Mais ce n'est pas l'instant, quand nous sommes à table....

CHAPELLE.

Au contraire, vraiment; tu seras plus traitable,

Plus indulgent; il faut la recevoir ;

555   Et d'ailleurs, nous serons fort aises de la voir ;

Va, Laforêt ; amène-là bien vite.

LAFORÊT.

Vous l'ordonnez ? Entrez, petite.

SCÈNE XIII.
Les Mêmes, Isabelle déguisée en jardinière.

ISABELLE, avec beaucoup de timidité.

Messieurs... Pardon... Je n'ose... Aurez-vous la bonté ?

LA FONTAINE.

Elle tremble comme la feuille !

MIGNARD.

560   Cette belle enfant-là mérite qu'on l'accueille !...

LULLI.

Elle est jolie , en vérité !

MOLIÈRE.

Approchez-vous.-

Il se lève de surprise, et dit à part.

C'est Isabelle !....

ISABELLE.

Monsieur me reconnaît, j'espère ?

MOLIÈRE.

Assurément.

Que voulez-vous, mademoiselle ?

565   Vous prenez mal votre moment !

ISABELLE.

Êtes-vous encore en colère ?

MOLIÈRE.

Oui, sans doute, j'y suis ;j'y dois être toujours.

ISABELLE.

C'est un malheur pour nous d'avoir pu vous déplaire ;

Ce n'est pas notre faute.

MOLIÈRE.

Ah ! Trêve de discours.

570   Quand j'ai pris mon parti , moi je n'en reviens guère.

Tout est dit entre nous.

CHAPELLE.

Molière, qu'est cela ?

Est-ce ainsi qu'on reçoit cette belle enfant-là ?

MOLIÈRE.

De grâce, mêlez-vous, monsieur, de vos affaires.

CHAPELLE.

Ne te fâche donc pas ; voyons, écoutons-la.

Il se lève de table.

575   Ma petite, comment vous nomme-t-on ?

ISABELLE.

  Charlotte,

À vous servir, Monsieur.

LULLI.

Elle n'est pas tant sotte.

CHAPELLE.

Moi, je veux arranger l'affaire que voilà.

Elle vient pour rentrer en grâce !

Son père eût-il des torts, il faut qu'on les lui passe.

ISABELLE, à Molière.

580   On vous a tourmenté de soupçons odieux,

Et de craintes imaginaires ;

Les méchants et les envieux ,

Du bonheur qu'ils n'ont pas éternels adversaires,

Pour nuire, pour brouiller, font toujours de leur mieux.

MOLIÈRE.

585   Non, non; ce qu'on m'a dit n'est que trop véritable,

Et j'ai sujet d'être fâché ;

Pour prix d'un sentiment qui ne fut point caché,

Je prétendais de vous un sentiment semblable !

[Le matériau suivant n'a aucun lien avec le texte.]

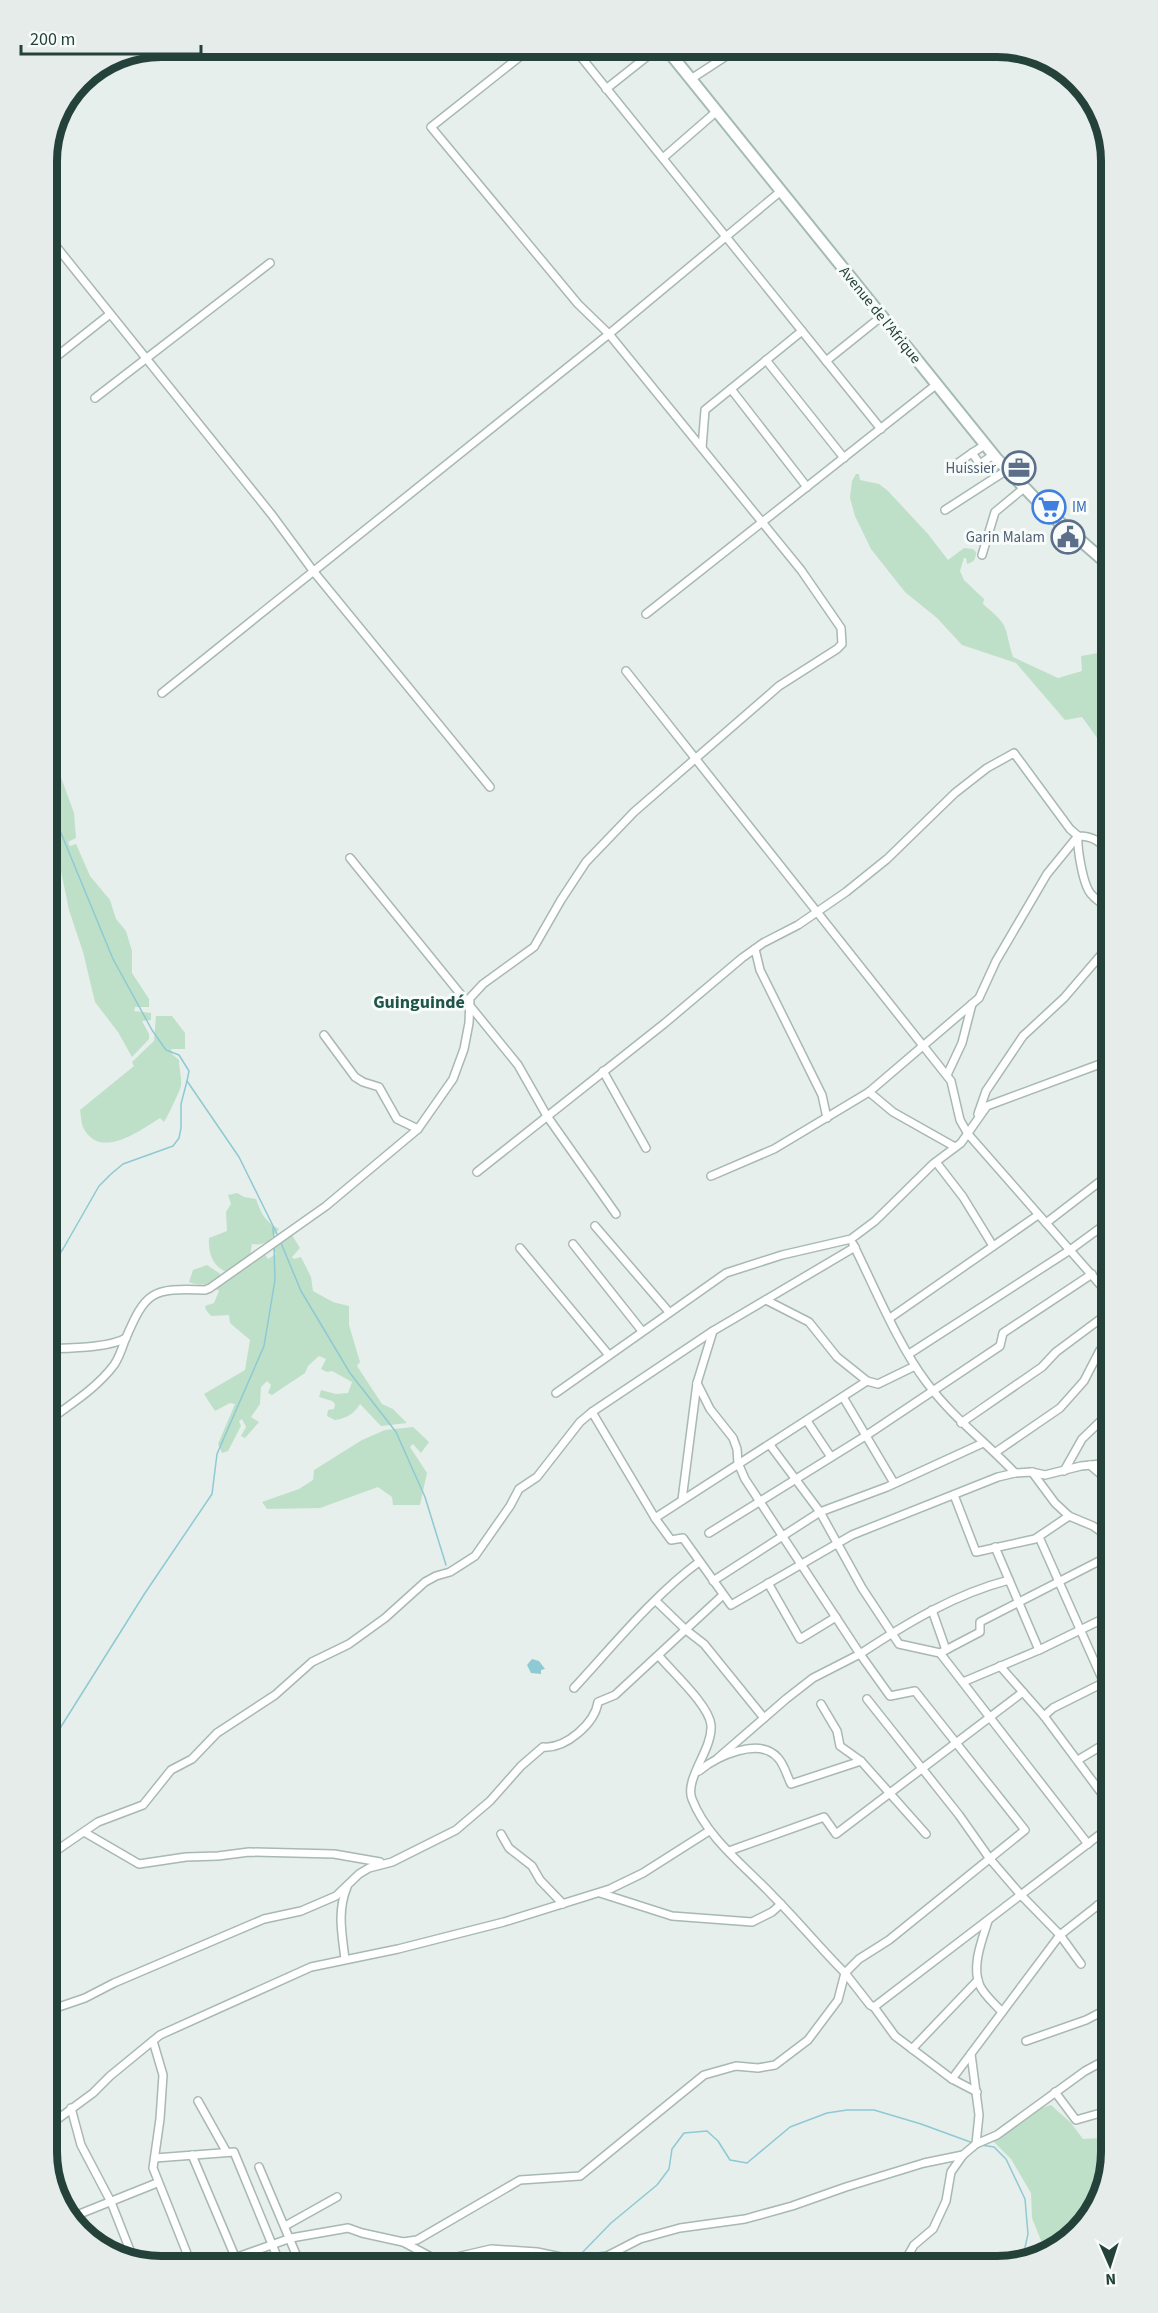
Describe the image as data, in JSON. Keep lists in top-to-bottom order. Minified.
{"streets":{"main road":["Avenue de l'Afrique"]},"districts":["Guinguindé"],"places":{"office":["Huissier"],"supermarket":["IM"],"public building":["Garin Malam"]},"scale_bar":"200 m","north":"bottom"}
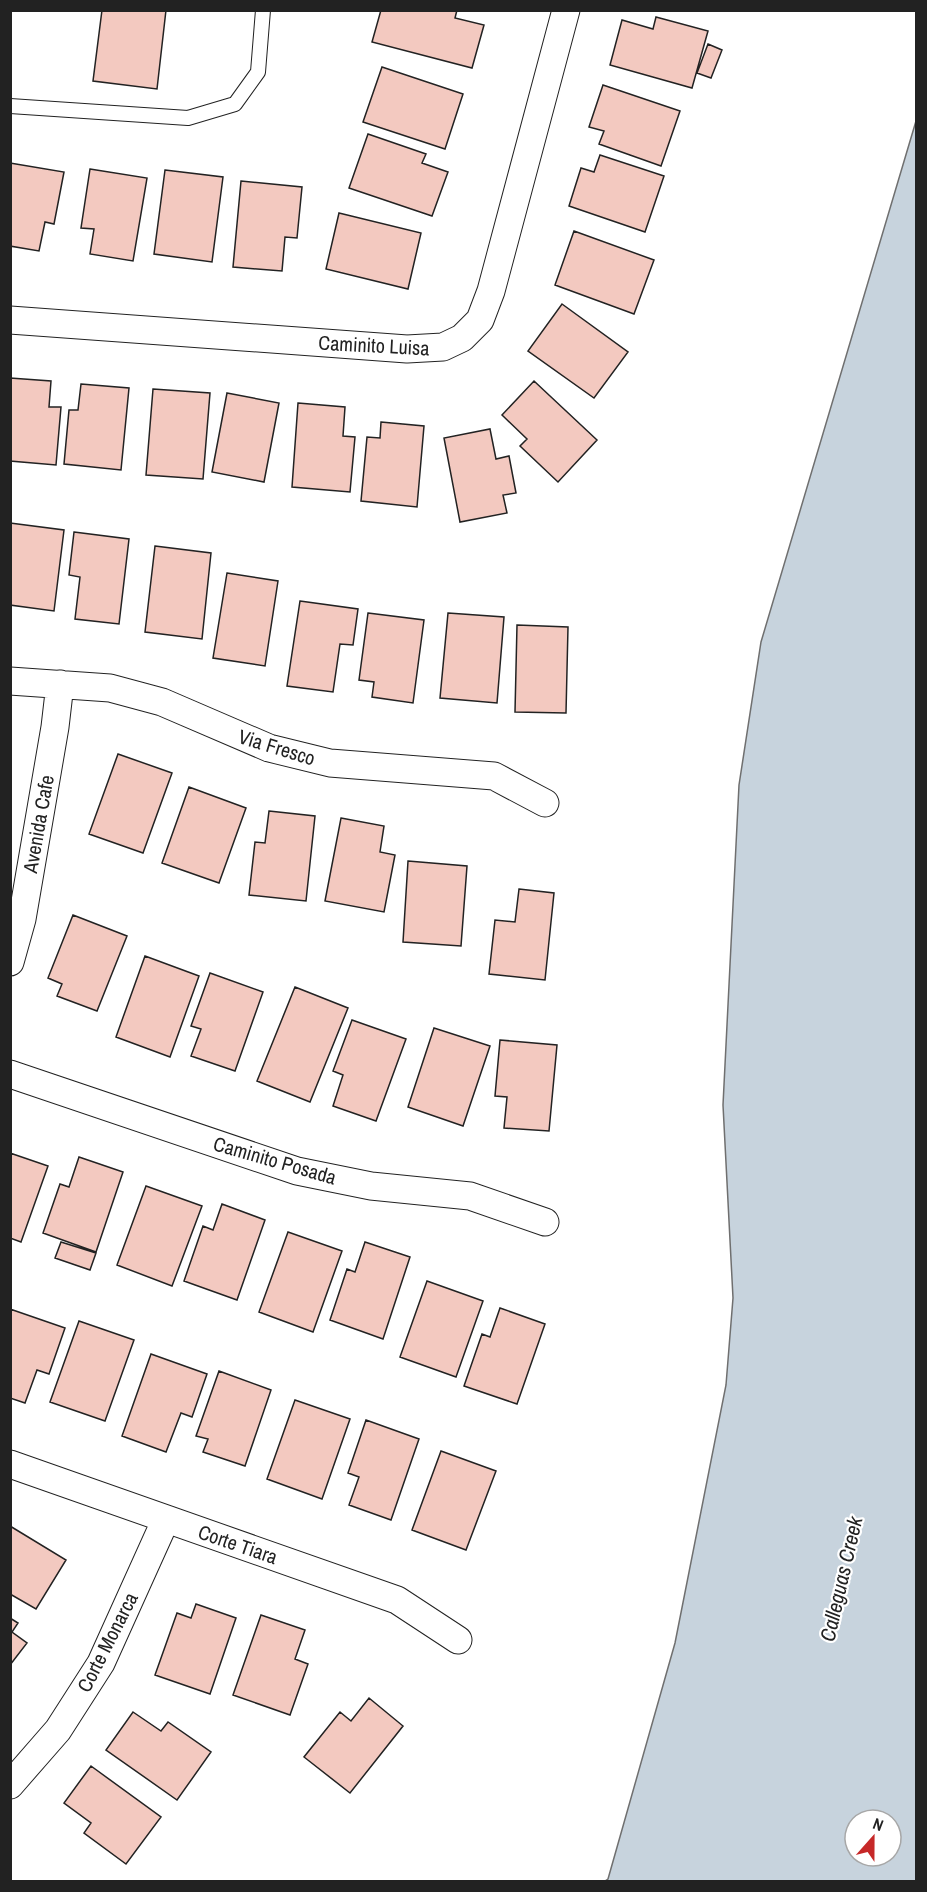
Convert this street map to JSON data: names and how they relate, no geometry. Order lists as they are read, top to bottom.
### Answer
{
  "streets": {
    "street": [
      "Caminito Luisa",
      "Via Fresco",
      "Avenida Cafe",
      "Caminito Posada",
      "Corte Tiara",
      "Corte Monarca"
    ]
  },
  "crossings": [
    ["Via Fresco", "Avenida Cafe"],
    ["Corte Tiara", "Corte Monarca"]
  ],
  "water": ["Calleguas Creek"],
  "north": "top"
}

Votre coeur n'était point touché !

ISABELLE.

590   Ô ciel !... Pouvez-vous dire une chose pareille !

CHAPELLE.

Allons ; prouvez-lui qu'il a tort.

MOLIÈRE.

Mais .... la reconnais-tu d'abord ?

C'est Isabelle.

CHAPELLE.

Eh ! oui, je le sais à merveille.

MOLIÈRE.

Ah ! Tu le sais vous êtes donc d'accord ?

ISABELLE, à Molière.

595   De ce duc espagnol qu'on croit si redoutable

J'ai reçu ce matin le billet que voici.

Lisez. Vous serez éclairci.

Vous verrez de nous deux quel est le plus coupable.

MOLIÈRE.

Que vois-je ? De quels traits mon esprit est frappé !

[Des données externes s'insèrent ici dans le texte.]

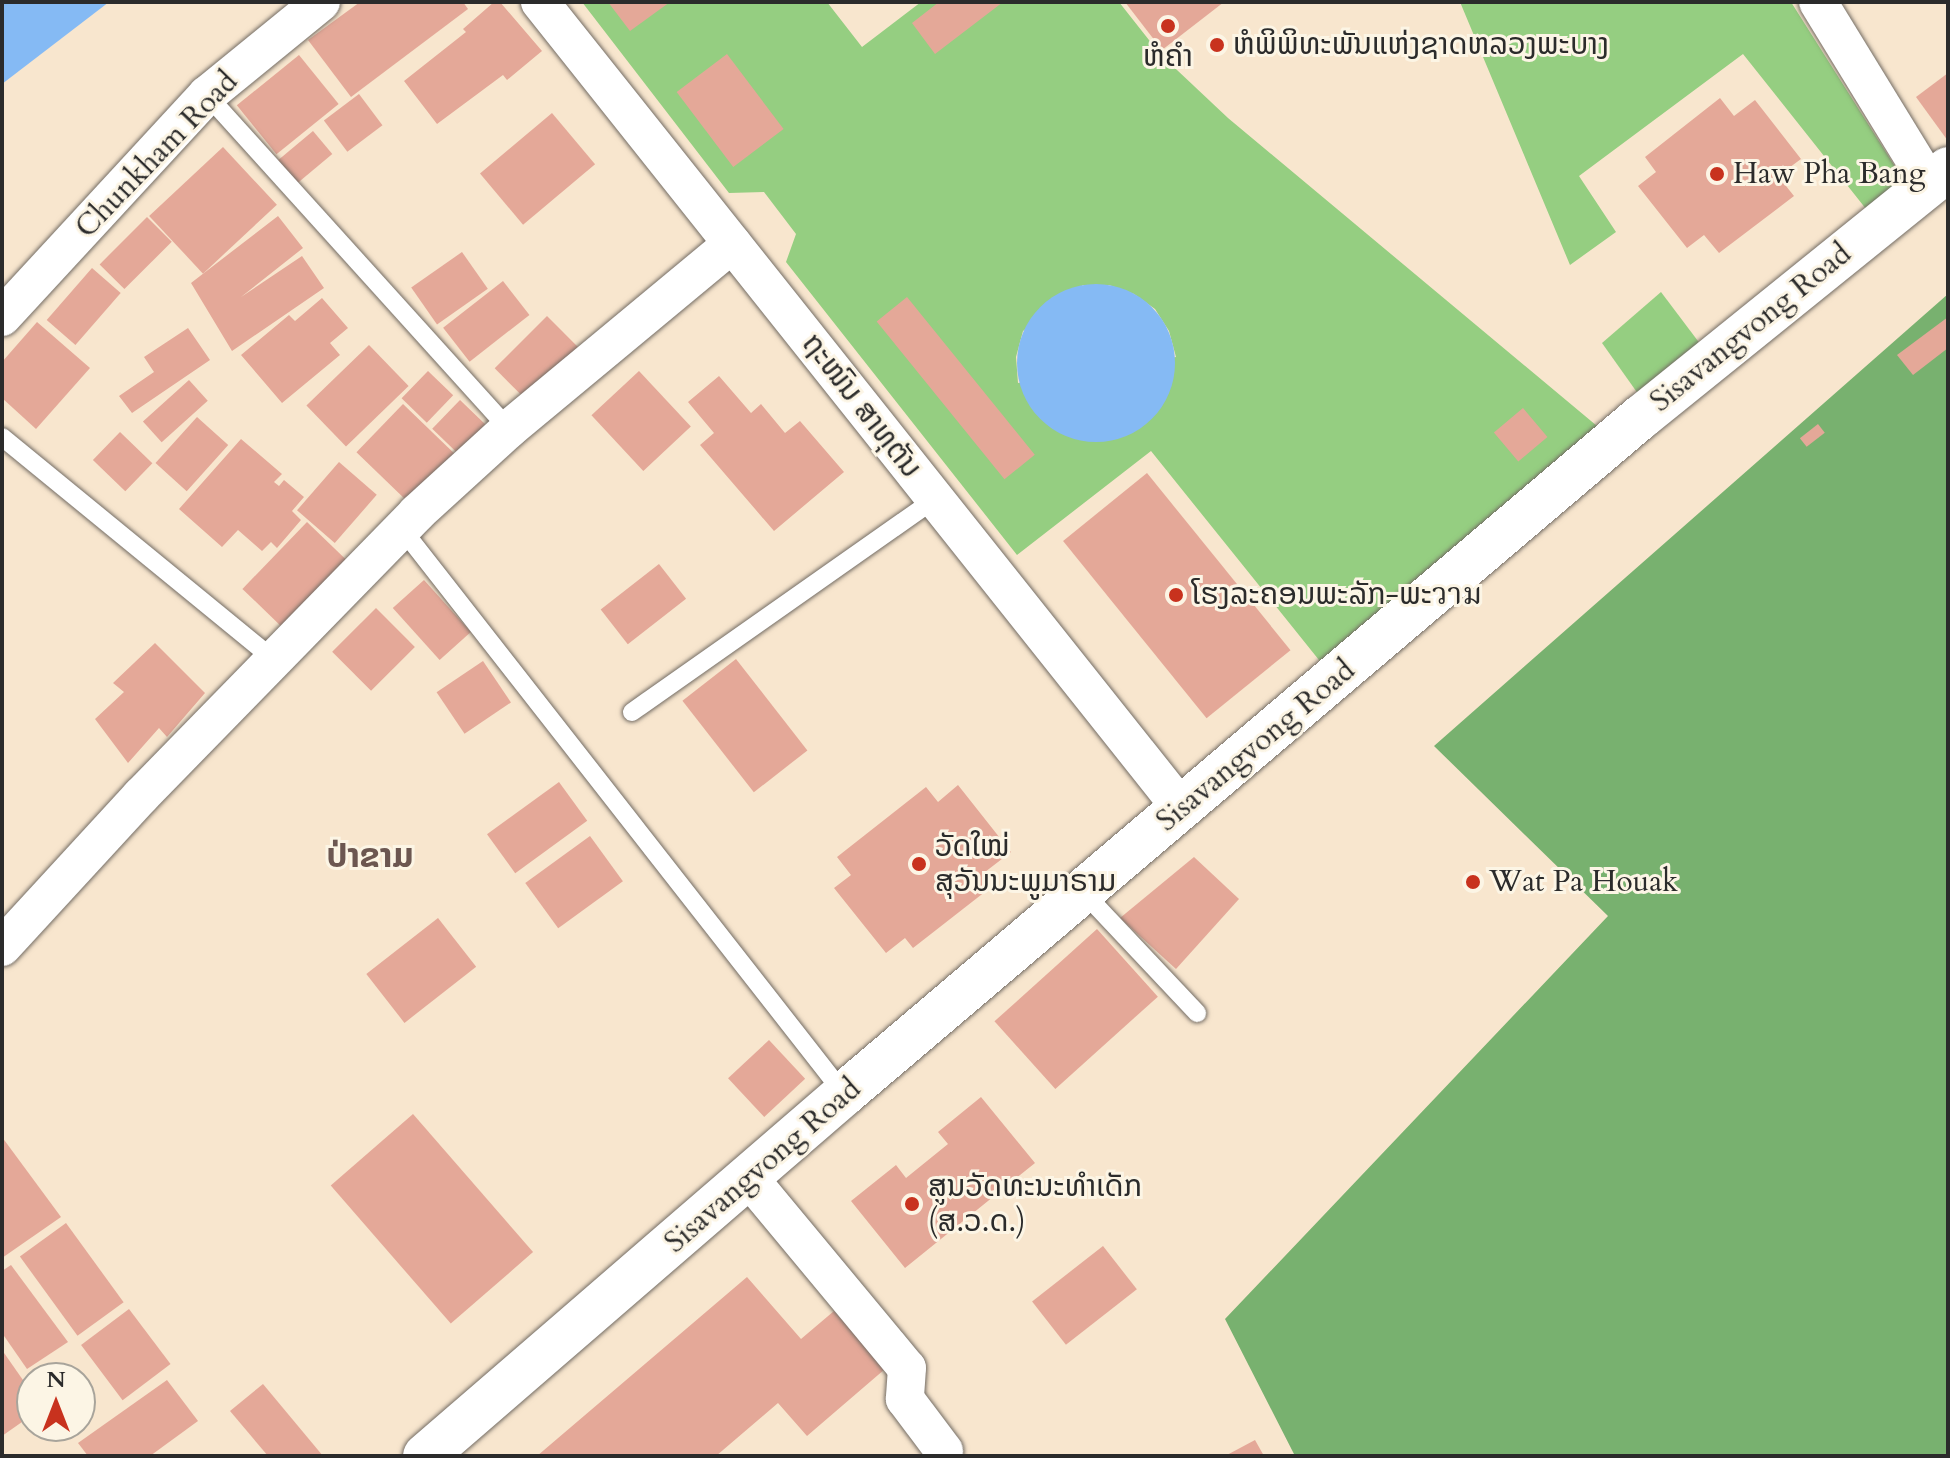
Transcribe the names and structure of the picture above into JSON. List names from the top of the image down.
{
  "streets": {
    "main road": ["Sisavangvong Road"],
    "street": ["Chunkham Road", "ຖະໜົນ ສາທຸຕັນ"]
  },
  "crossings": [
    ["Sisavangvong Road", "ຖະໜົນ ສາທຸຕັນ"]
  ],
  "districts": ["ປ່າຂາມ"],
  "places": [
    "ຫໍຄຳ",
    "ຫໍພິພິທະພັນແຫ່ງຊາດຫລວງພະບາງ",
    "Haw Pha Bang",
    "ໂຮງລະຄອນພະລັກ-ພະวาม",
    "ວັດໃໝ່ ສຸວັນນະພູມາຣາມ",
    "Wat Pa Houak",
    "ສູນວັດທະນະທຳເດັກ (ສ.ວ.ດ.)"
  ],
  "north": "top"
}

600   Ah ! Combien on m'avait trompé !

Pardon, pardon, mon Isabelle.

MIGNARD.

Isabelle, dit-il !

MOLIÈRE.

Oui, mes amis, c'est elle,

Et que j'aime plus que jamais.

Tous les convives se lèvent de table et s'approchent de Molière et d'Isabelle.

MIGNARD.

Eh ! bien ! tout bas je me disais :

605   Mais j'ai vu quelque part cette aimable figure !

DESPRÉAUX.

Vraiment ! le tour n'est pas mauvais !

Bonsoir, Mademoiselle.

LA FONTAINE.

Oui, je la reconnais !

Toujours jolie, avec la plus simple parure !

LULLI.

Molière, mon ami, tu n'es pas malheureux !

CHAPELLE.

610   Ils étaient brouillés tous les deux l

Grâce à moi, voilà la paix faite.

MOLIÈRE.

Et pour toujours.

CHAPELLE.

Je le souhaite.

Mais il faut me récompenser.

Belle Charlotte, oh ! çà, peut-on vous embrasser !

MOLIÈRE.

615   Le fripon songe à lui !

CHAPELLE.

  Voyez ! J'ai tort peut-être !

ISABELLE.

Ce m'est bien de l'honneur; je ne puis balancer.

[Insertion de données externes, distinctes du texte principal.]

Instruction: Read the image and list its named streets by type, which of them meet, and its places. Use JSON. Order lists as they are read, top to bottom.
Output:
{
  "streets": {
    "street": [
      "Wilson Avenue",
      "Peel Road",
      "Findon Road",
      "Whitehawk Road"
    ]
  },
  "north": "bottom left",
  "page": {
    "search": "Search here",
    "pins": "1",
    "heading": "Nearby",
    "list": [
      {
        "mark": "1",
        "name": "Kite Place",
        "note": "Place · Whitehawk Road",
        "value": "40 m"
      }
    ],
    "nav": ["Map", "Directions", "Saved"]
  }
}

Chapelle s'avance pour l'embrasser ; mais elle se tourne du côté de Molière.

Mais je croirais, autant que je puis m'y connaitre,

Que ce serait plutôt par notre maître,

S'il nous le permettait, qu'il faudrait commencer.

CHAPELLE.

620   Ah ! c'est juste.

MOLIÈRE, en embrassant Isabelle.

  Entre nous, jamais aucun nuage.

MIGNARD.

Le meilleur de la fête est bien ce moment-ci,

N'est-il pas vrai, Molière ?

CHAPELLE.

Et c'est là mon ouvrage.

LA FONTAINE, à Isabelle.

Mais vous, ne souffrez plus qu'ainsi

Sur des soupçons il vous tourmente ;

625   C'est votre directeur, il faut le respecter ;

Mais quelquefois aussi sachez lui résister.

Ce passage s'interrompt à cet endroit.